## What is expected
Copy each line of the records that holds the string "round".

## Data records
--- START ---

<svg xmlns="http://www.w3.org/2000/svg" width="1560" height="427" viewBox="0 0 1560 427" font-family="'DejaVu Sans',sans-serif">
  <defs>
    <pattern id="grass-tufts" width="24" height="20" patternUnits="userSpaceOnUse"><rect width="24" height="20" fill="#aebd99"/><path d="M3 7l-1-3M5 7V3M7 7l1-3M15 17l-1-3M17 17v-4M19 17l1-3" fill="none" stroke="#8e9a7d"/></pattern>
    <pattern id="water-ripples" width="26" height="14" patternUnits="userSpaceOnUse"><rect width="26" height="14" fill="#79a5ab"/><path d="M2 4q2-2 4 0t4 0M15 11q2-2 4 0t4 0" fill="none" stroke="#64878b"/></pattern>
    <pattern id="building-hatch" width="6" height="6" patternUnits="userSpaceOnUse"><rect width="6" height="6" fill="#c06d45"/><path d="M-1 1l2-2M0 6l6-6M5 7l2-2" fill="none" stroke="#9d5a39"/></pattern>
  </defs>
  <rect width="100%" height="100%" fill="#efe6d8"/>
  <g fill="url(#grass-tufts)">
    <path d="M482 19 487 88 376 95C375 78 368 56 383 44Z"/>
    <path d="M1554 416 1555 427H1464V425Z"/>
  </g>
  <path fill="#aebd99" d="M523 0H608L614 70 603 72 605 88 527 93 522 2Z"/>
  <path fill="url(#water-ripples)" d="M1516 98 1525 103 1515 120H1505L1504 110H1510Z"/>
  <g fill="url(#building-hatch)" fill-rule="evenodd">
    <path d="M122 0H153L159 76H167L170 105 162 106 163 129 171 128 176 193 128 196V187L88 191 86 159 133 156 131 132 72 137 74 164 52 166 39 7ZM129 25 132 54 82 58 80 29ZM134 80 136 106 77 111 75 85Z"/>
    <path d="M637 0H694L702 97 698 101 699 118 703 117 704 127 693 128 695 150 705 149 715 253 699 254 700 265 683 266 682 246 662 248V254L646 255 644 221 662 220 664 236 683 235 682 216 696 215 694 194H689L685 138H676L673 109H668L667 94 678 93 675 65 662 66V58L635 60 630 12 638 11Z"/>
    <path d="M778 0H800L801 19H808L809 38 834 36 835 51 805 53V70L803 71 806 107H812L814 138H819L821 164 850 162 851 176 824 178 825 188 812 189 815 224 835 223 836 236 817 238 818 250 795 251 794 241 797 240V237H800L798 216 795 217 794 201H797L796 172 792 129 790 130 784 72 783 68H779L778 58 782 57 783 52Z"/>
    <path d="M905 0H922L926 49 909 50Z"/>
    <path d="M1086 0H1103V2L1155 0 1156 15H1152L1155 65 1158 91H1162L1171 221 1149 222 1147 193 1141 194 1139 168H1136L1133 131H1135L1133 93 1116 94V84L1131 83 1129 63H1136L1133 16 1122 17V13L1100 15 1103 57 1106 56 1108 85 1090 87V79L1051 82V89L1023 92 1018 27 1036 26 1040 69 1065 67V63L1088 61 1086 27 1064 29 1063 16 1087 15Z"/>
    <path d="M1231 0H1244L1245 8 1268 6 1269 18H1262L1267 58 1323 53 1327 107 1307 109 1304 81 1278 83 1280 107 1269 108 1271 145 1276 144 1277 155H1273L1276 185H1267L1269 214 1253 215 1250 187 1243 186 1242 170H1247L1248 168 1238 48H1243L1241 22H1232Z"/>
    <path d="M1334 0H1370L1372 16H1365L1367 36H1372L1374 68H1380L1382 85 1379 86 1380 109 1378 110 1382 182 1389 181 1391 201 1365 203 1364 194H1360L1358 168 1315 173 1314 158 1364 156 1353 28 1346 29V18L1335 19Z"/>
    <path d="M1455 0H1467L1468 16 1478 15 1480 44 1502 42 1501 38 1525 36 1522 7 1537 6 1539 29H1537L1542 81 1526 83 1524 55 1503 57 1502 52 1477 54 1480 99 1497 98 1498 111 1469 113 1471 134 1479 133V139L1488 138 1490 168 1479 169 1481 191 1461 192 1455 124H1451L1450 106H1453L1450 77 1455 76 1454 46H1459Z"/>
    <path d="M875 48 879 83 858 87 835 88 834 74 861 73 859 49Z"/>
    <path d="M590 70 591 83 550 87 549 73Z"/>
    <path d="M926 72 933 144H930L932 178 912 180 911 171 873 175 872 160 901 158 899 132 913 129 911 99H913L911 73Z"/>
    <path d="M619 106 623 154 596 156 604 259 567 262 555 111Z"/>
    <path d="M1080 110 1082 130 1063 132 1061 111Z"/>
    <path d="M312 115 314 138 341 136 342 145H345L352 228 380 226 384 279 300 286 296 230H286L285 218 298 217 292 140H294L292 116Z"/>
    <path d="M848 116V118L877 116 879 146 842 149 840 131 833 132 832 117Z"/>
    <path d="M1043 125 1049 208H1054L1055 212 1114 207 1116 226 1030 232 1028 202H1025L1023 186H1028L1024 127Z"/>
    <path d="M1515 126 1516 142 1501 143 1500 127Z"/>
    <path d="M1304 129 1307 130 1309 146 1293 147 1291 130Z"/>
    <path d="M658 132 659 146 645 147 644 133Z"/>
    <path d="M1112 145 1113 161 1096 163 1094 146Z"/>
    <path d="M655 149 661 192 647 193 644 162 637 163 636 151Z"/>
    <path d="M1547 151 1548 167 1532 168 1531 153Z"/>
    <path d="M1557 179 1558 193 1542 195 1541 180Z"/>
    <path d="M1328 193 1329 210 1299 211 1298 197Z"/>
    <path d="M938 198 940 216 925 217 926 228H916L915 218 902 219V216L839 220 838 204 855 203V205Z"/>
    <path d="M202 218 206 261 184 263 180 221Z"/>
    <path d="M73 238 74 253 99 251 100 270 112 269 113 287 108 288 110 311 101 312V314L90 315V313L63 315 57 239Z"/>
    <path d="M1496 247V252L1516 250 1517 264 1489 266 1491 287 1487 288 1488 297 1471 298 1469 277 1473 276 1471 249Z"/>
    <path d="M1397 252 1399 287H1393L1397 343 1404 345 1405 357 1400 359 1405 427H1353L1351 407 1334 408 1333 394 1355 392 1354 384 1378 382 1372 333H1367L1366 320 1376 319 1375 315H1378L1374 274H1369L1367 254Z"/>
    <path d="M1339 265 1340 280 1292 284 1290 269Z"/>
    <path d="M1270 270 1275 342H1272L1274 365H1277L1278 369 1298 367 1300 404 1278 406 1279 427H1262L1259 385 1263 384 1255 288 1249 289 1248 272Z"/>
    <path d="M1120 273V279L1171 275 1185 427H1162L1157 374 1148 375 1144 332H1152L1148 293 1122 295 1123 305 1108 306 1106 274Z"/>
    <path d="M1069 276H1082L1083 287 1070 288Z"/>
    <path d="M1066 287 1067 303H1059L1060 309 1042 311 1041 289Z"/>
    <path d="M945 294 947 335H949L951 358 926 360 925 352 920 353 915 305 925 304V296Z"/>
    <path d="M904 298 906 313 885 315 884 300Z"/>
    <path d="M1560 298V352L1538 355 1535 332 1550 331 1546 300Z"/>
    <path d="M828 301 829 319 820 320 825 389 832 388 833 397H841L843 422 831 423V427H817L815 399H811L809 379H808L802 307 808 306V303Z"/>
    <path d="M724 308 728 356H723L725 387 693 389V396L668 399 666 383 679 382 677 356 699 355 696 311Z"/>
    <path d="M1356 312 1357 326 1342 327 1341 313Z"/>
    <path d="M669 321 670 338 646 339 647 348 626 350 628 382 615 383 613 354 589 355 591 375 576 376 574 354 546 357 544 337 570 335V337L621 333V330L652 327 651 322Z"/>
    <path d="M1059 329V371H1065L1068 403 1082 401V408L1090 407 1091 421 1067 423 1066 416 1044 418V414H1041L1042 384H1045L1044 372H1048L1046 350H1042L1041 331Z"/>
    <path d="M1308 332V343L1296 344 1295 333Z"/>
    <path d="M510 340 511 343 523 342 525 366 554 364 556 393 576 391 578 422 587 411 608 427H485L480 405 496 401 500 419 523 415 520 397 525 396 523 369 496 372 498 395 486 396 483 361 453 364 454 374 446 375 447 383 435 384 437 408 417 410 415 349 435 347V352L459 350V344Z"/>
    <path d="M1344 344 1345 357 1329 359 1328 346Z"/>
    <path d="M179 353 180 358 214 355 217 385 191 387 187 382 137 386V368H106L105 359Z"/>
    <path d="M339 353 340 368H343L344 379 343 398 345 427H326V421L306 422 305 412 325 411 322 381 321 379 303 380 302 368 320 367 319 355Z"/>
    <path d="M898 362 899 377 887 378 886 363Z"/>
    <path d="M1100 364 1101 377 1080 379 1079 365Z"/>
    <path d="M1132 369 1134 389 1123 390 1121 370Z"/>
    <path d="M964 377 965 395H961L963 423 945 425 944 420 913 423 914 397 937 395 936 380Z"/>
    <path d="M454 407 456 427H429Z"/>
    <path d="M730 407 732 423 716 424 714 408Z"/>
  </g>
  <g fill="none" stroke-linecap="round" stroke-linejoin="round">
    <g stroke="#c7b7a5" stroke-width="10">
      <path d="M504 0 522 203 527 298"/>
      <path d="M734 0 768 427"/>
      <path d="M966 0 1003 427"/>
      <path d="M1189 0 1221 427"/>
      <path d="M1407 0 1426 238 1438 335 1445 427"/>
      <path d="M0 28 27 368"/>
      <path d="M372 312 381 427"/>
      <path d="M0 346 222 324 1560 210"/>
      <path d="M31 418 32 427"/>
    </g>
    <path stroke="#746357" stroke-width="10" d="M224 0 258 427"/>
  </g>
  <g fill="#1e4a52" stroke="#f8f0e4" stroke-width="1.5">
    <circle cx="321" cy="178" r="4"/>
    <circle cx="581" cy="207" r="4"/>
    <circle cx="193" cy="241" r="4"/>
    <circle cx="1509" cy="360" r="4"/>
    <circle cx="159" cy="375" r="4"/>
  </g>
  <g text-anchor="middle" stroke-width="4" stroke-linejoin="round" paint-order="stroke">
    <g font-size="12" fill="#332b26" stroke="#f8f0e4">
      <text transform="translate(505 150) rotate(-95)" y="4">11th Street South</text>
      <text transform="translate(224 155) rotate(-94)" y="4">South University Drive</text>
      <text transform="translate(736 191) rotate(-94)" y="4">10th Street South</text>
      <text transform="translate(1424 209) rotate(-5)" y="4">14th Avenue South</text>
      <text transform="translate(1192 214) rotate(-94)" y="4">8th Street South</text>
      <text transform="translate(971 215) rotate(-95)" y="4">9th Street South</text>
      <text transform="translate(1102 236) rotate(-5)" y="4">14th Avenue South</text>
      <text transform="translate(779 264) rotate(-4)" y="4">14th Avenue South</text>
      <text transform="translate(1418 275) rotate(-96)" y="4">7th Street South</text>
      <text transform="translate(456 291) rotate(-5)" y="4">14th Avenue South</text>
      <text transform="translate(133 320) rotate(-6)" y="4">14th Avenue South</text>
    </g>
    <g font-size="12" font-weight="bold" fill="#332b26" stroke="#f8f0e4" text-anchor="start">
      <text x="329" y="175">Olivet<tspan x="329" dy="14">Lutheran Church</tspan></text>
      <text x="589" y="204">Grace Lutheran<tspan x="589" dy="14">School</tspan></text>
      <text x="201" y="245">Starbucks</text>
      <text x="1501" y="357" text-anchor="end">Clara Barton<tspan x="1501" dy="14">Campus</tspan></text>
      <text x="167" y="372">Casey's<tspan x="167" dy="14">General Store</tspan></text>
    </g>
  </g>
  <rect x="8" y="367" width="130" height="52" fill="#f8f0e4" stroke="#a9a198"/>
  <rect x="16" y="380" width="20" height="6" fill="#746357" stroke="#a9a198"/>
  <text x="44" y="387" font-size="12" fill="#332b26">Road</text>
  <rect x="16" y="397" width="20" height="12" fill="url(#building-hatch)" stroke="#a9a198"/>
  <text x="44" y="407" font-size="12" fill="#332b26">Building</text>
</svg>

--- END ---

## Response area
  <g fill="none" stroke-linecap="round" stroke-linejoin="round">
  <g text-anchor="middle" stroke-width="4" stroke-linejoin="round" paint-order="stroke">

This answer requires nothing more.